WHAT YOU HAVE TO DO => Pick out every line in the material that contains the string "Omega", matching its case exactly, and copy those lines.

DATASET ENTRIES =>
◇ ◇ ◇ ◇ ◇ ◇ ◇

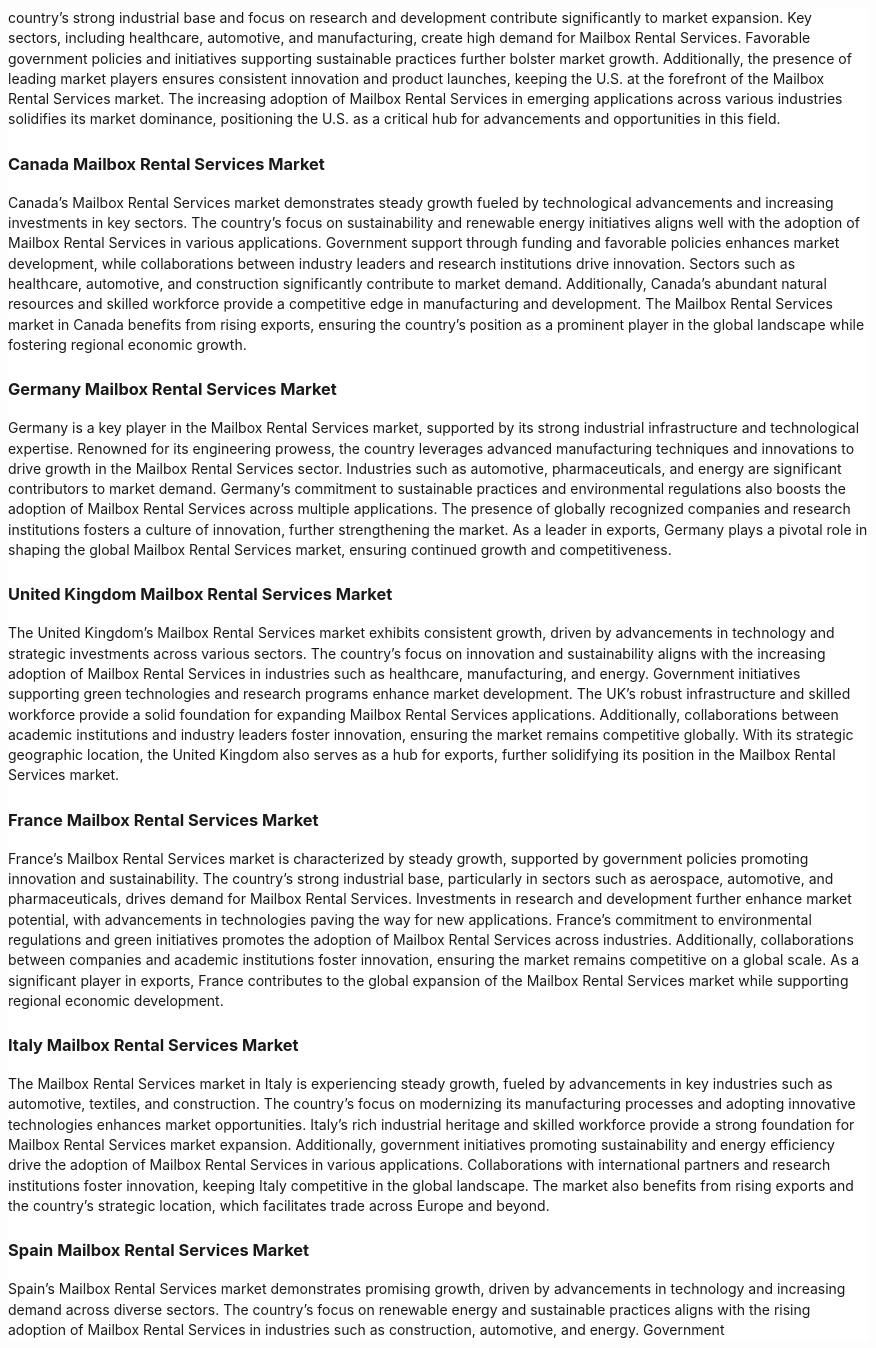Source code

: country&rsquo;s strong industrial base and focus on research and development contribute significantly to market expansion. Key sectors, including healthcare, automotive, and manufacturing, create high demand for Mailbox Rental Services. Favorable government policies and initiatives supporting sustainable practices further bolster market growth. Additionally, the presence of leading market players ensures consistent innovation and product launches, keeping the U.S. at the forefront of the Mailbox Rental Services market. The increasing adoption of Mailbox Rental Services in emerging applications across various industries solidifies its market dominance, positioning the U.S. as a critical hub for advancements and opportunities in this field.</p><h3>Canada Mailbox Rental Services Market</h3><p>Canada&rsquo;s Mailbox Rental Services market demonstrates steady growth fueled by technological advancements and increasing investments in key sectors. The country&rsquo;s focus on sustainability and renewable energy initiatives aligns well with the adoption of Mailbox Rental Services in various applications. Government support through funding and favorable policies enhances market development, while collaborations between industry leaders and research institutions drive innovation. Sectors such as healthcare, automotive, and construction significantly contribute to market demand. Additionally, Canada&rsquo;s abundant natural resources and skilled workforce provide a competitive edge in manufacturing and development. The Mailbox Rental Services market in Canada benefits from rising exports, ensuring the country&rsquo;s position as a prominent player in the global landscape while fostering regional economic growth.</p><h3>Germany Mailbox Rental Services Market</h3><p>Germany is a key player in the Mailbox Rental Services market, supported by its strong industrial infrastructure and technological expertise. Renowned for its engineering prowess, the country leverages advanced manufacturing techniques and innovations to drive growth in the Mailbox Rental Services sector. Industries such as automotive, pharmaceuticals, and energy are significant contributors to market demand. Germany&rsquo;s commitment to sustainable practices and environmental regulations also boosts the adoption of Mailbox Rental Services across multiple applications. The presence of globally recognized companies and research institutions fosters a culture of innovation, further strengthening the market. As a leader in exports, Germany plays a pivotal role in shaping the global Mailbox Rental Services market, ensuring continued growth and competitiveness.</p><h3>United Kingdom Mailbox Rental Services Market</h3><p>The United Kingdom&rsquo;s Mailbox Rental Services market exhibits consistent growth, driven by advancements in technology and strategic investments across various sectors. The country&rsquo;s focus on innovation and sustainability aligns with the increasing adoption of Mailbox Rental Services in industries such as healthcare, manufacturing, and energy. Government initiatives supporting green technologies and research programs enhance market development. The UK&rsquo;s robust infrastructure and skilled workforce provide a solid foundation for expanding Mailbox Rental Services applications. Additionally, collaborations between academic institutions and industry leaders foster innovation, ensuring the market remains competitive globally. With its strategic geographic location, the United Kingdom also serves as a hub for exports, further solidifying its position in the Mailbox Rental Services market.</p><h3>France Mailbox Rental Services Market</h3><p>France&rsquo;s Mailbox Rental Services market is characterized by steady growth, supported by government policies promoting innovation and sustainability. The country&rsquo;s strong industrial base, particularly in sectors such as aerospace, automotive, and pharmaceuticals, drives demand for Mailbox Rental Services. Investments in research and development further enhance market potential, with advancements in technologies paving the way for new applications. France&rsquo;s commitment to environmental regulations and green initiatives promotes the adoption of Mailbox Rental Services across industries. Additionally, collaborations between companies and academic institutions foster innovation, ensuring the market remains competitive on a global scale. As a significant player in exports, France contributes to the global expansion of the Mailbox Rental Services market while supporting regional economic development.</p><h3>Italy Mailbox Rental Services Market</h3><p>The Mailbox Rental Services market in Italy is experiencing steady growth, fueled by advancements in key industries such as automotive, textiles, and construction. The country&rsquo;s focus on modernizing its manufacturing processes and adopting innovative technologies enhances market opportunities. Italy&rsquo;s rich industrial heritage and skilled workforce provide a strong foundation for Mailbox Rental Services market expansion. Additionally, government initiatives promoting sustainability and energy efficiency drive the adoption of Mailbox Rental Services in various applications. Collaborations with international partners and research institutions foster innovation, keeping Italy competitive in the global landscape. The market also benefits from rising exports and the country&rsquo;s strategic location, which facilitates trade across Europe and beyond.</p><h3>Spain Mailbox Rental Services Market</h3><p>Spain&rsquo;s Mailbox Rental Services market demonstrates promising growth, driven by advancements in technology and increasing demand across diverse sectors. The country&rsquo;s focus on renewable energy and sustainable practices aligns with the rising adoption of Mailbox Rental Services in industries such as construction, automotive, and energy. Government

◇ ◇ ◇ ◇ ◇ ◇ ◇

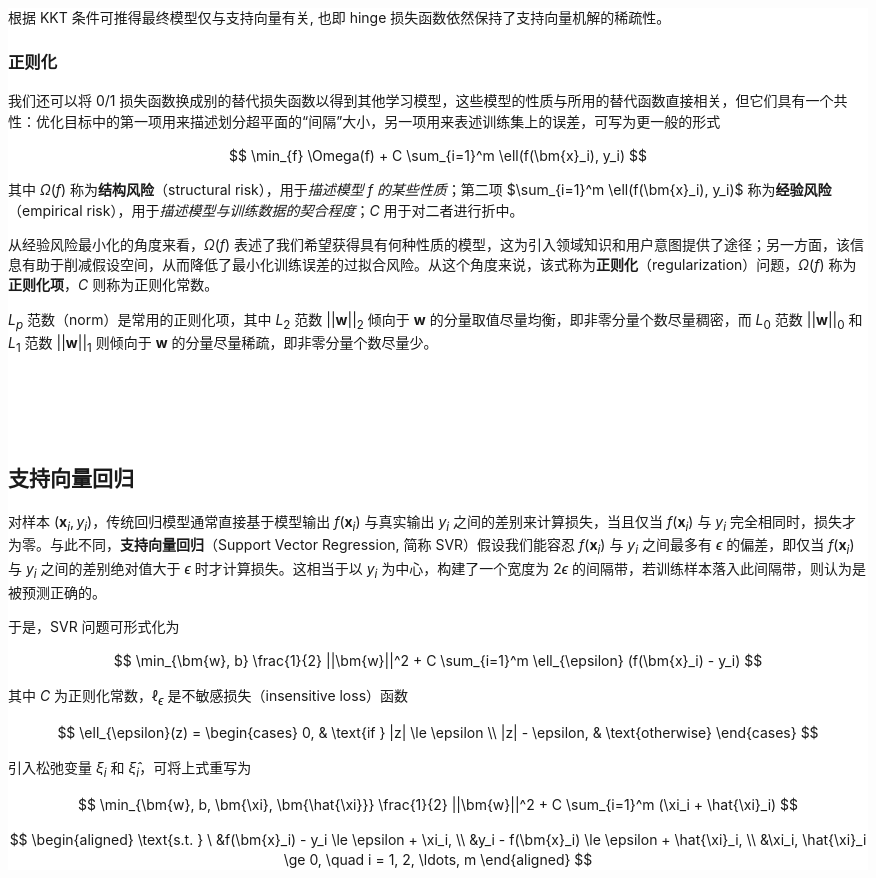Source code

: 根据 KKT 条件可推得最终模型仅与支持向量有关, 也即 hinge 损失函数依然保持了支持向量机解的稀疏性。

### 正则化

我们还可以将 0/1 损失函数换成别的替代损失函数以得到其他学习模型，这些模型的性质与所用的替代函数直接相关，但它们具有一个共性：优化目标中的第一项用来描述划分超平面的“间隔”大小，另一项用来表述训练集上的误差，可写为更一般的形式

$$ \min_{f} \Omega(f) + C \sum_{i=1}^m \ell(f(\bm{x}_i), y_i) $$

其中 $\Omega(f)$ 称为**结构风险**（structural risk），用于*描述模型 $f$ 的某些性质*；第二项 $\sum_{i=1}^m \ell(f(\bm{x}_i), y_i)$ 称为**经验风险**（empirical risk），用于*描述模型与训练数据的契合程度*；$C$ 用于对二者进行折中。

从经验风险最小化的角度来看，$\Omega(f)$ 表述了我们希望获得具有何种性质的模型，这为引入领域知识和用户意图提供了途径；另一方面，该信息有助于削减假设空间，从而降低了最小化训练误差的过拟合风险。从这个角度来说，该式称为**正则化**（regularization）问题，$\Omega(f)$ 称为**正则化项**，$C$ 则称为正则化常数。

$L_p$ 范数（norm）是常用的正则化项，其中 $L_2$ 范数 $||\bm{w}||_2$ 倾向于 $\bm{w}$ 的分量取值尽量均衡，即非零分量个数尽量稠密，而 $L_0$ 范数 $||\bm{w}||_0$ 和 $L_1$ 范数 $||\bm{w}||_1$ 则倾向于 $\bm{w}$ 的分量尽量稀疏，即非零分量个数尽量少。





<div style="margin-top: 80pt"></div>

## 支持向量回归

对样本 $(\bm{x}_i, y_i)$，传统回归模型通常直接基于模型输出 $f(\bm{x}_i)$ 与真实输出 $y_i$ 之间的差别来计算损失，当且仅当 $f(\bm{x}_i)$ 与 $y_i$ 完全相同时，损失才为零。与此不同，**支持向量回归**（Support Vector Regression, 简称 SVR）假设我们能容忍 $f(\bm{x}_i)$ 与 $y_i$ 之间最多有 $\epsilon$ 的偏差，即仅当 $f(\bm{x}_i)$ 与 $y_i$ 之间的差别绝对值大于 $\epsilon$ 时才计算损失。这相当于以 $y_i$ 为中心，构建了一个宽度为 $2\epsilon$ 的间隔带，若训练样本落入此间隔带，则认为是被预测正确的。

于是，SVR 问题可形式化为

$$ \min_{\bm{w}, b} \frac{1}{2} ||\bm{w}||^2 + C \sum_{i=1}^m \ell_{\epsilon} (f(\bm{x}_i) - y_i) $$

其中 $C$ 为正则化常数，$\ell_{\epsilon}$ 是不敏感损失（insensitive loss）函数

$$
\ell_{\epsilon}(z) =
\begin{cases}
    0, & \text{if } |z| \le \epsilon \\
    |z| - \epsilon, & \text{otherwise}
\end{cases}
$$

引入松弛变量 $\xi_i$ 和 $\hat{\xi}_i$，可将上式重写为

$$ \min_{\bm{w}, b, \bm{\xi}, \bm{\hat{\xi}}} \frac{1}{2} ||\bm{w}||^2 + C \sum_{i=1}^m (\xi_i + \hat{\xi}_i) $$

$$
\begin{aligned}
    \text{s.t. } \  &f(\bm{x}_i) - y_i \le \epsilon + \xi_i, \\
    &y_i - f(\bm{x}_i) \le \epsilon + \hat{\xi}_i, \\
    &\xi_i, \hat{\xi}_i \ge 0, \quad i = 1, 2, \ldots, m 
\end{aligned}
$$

◇ ◇ ◇ ◇ ◇ ◇ ◇

SOLUTION TO THE PROBLEM =>
$$ \min_{f} \Omega(f) + C \sum_{i=1}^m \ell(f(\bm{x}_i), y_i) $$
其中 $\Omega(f)$ 称为**结构风险**（structural risk），用于*描述模型 $f$ 的某些性质*；第二项 $\sum_{i=1}^m \ell(f(\bm{x}_i), y_i)$ 称为**经验风险**（empirical risk），用于*描述模型与训练数据的契合程度*；$C$ 用于对二者进行折中。
从经验风险最小化的角度来看，$\Omega(f)$ 表述了我们希望获得具有何种性质的模型，这为引入领域知识和用户意图提供了途径；另一方面，该信息有助于削减假设空间，从而降低了最小化训练误差的过拟合风险。从这个角度来说，该式称为**正则化**（regularization）问题，$\Omega(f)$ 称为**正则化项**，$C$ 则称为正则化常数。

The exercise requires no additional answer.